Retour sur le groupe maudit des Triffids dans un best of "Wide open road".
Le chanteur des Triffids, David Mc Comb, a écrit la plus belle chanson du monde : « The Lord burns every clue ». Elle apparaît sur l’unique album solo de l’artiste paru en 1994, cinq ans avant sa mort dans un accident de voiture, à quinze jours de son trente-septième anniversaire. Affaibli, Mc Comb avait reçu une transplantation cardiaque quelques mois auparavant. Le décor est planté. Toute la malédiction des Triffids est condensée dans le destin de son chanteur poète. Il y a quelques mois, Rock&Folk dressait une liste des groupes australiens majeurs de l’histoire du rock. Dans les seize noms retenus, aucune trace des Triffids. La malédiction continue. Ne pas citer les Triffids dans les seize artistes marquants du rock australien, c’est comme oublier les Beatles dans les références de la pop anglaise : une hérésie.

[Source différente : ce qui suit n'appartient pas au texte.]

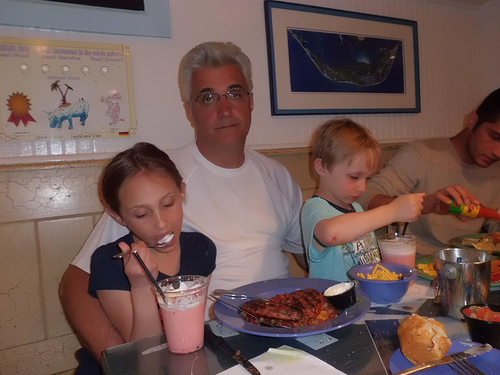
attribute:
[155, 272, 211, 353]
milkshake — one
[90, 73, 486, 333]
people — some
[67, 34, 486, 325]
people — some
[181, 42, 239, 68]
hair — grey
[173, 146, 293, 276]
shirt — white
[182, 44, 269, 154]
man — one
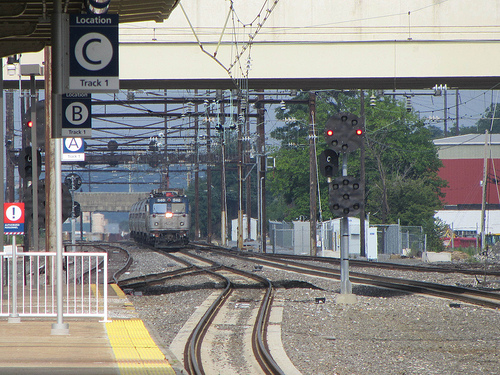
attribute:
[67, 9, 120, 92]
sign — black, white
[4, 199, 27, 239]
sign — blue, red, white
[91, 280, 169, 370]
edge — yellow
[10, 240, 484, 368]
rocks — grey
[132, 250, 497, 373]
gravel — gray 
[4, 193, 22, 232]
sign — red and blue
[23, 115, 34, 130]
light — red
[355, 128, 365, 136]
light — red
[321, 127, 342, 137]
light — red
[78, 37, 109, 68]
letter c — black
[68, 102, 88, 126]
circle — white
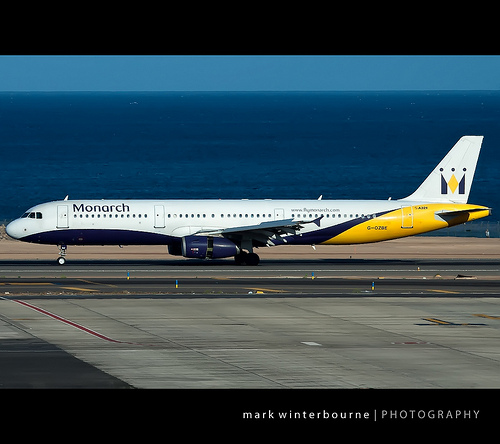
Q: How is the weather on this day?
A: It is clear.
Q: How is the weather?
A: It is clear.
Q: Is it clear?
A: Yes, it is clear.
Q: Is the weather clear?
A: Yes, it is clear.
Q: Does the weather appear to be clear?
A: Yes, it is clear.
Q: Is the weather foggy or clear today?
A: It is clear.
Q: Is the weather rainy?
A: No, it is clear.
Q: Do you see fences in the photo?
A: No, there are no fences.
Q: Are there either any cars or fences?
A: No, there are no fences or cars.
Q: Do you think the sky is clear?
A: Yes, the sky is clear.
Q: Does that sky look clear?
A: Yes, the sky is clear.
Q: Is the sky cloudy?
A: No, the sky is clear.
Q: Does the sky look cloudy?
A: No, the sky is clear.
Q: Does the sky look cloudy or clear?
A: The sky is clear.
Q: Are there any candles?
A: No, there are no candles.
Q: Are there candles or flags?
A: No, there are no candles or flags.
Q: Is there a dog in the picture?
A: No, there are no dogs.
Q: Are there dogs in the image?
A: No, there are no dogs.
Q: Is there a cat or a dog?
A: No, there are no dogs or cats.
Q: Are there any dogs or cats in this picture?
A: No, there are no dogs or cats.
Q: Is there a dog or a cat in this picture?
A: No, there are no dogs or cats.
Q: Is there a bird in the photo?
A: No, there are no birds.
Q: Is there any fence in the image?
A: No, there are no fences.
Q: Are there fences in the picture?
A: No, there are no fences.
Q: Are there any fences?
A: No, there are no fences.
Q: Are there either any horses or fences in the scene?
A: No, there are no fences or horses.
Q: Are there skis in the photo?
A: No, there are no skis.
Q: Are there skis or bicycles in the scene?
A: No, there are no skis or bicycles.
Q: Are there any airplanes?
A: Yes, there is an airplane.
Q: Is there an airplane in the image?
A: Yes, there is an airplane.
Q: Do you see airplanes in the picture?
A: Yes, there is an airplane.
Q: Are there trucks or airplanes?
A: Yes, there is an airplane.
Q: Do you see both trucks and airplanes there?
A: No, there is an airplane but no trucks.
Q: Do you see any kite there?
A: No, there are no kites.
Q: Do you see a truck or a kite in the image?
A: No, there are no kites or trucks.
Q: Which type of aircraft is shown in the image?
A: The aircraft is an airplane.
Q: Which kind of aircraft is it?
A: The aircraft is an airplane.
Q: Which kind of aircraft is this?
A: That is an airplane.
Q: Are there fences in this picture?
A: No, there are no fences.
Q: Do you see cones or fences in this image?
A: No, there are no fences or cones.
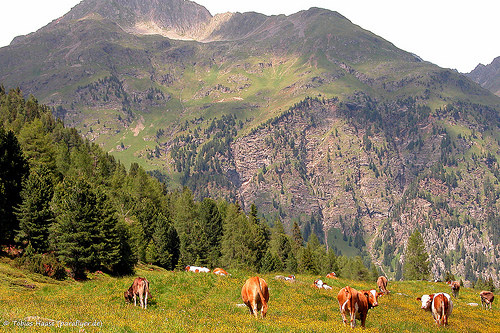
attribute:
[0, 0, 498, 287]
mountain — rocky side 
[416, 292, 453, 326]
cow — white , brown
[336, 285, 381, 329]
cow — brown 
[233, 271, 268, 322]
cow — brown 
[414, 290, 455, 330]
cow — brown 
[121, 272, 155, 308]
cow — brown 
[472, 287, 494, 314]
cow — brown 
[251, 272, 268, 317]
tail — brown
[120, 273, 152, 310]
cow — grazing  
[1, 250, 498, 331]
grass field — green 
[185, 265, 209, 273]
cow —  laying down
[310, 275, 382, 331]
cow — brown, white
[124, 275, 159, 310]
cow — brown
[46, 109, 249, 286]
trees — side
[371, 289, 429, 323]
flowers — yellow wildflowers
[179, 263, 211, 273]
cow — white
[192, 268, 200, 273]
spots — brown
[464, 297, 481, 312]
rock — large white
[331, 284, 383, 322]
white cow — white , little brown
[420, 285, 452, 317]
brown cow — little brown, white 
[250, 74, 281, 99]
grass — green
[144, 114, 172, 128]
grass — green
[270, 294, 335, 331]
grass — green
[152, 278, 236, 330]
grass — green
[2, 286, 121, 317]
grass — green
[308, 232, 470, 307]
cows — two brown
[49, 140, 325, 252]
trees — side 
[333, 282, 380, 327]
cow — brown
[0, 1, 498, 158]
mountains — rocky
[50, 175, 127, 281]
tree — tall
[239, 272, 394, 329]
cows — brown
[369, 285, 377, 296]
spot — white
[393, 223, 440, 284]
tree — tall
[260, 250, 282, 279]
tree — tall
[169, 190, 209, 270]
tree — tall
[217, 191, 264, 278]
tree — tall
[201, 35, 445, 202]
mountain — side 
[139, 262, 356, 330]
grass —  green 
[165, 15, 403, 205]
mountain — side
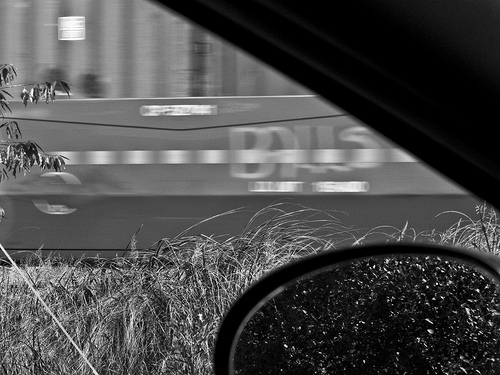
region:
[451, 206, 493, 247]
blades of vegetation by road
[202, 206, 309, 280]
blades of vegetation by road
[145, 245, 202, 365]
blades of vegetation by road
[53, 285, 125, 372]
blades of vegetation by road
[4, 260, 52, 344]
blades of vegetation by road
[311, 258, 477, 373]
image in rear view mirror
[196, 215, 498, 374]
rear view mirror of car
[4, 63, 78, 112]
small tree branch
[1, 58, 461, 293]
train passing by on tracks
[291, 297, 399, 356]
tree reflection in mirror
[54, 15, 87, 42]
Sign on the wall.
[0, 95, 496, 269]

 The Triffids surgissent dans les années 80, dans la région de Melbourne. Leur folk rock lyrique inspire la grande évasion vers la mer ou les étendues désertiques. Mixture garage parée de violon et de piano mélancoliques, aux odeurs d’asphalte chaud, les chansons des Triffids parlent d’amour brûlant, de solitude, de nature sauvage en proie à des démons tout humains, comme chez Jean Giono. Les Triffids n’ont jamais vraiment percé. C’est un autre groupe australien qui récolta les faveurs du public dans les années 80 et 90 : INXS et sa new wave funky calibrée pour les charts internationaux. Et pourtant, les Triffids ont publié de grands disques, dont Treeless Plain, Calenture, et un chef-d’œuvre de romantisme incandescent : Born Sandy Devotional en 1986. A l’époque, le groupe ne laisse pas les critiques insensibles, le prestigieux hebdomadaire musical anglais NME ira même jusqu’à lui consacrer sa couverture en 1985.
Toute la discographie du groupe a été rééditée ces dernières années, augmentée d’inédits. Ce best of arrive aujourd’hui comme une ultime bénédiction pour découvrir The Triffids. L’auteur du livret relate un petit jeu significatif auquel il s’est livré avec un ami : celui-ci a établi une liste, son TOP des « Meilleures paroles d’ouverture de chanson ». Entre Dylan et Paul Simon, il a inclu la chanson des Triffids « Wide open road », dont on peut traduire l’intro ainsi : « Voilà, les roulements de tambours ont envahi ma tête / et les flingues ont explosé ma poitrine ». La sublimissime « The Seabirds », une autre chanson des Triffids, est citée. On comprend pourquoi : « Aucune paire de lunettes de soleil venue d’ailleurs ne t’abritera de la lumière qui perce tes paupières / Alors que le cri des mouettes, repues de poisson, plongeant dans la baie jusqu’à ce qu’elle rougeoie / Teintait le ciel d’une couleur froide et sombre / Tandis qu’elles tournoyaient au-dessus de nos têtes ».
Le dernier album studio du groupe est sorti en 1989. Son titre, au sombre présage : The Black Swan. Malgré son contenu très riche - de l’électro-pop aux ambiances cabaret rock -, la sauce ne prit définitivement pas auprès du grand public. David Mc Comb sombra dans la drogue et de graves problèmes de santé vinrent ternir le quotidien du chanteur jusqu’au terme de sa courte vie en 1999.
Le journaliste Philippe Auclair relate dans le « Dictionnaire du Rock » (Robert Laffont) l’anecdote suivante en guise d’épilogue tragi-comique : « Au début des années 90, les Triffids reçurent un trophée pour leur contribution à la renommée de l’Australie-Occidentale dans le monde de la musique lors des Grammys Australiens. La cérémonie se déroulait dans un casino, devant un parterre de professionnels en smoking, à l’exception d’une serveuse en uniforme, occupée à remplir leurs verres. C’est cette serveuse qui monta sur scène pour recevoir le trophée : une serveuse qui s’appelait Jill Birt, l’ancienne claviériste du groupe ».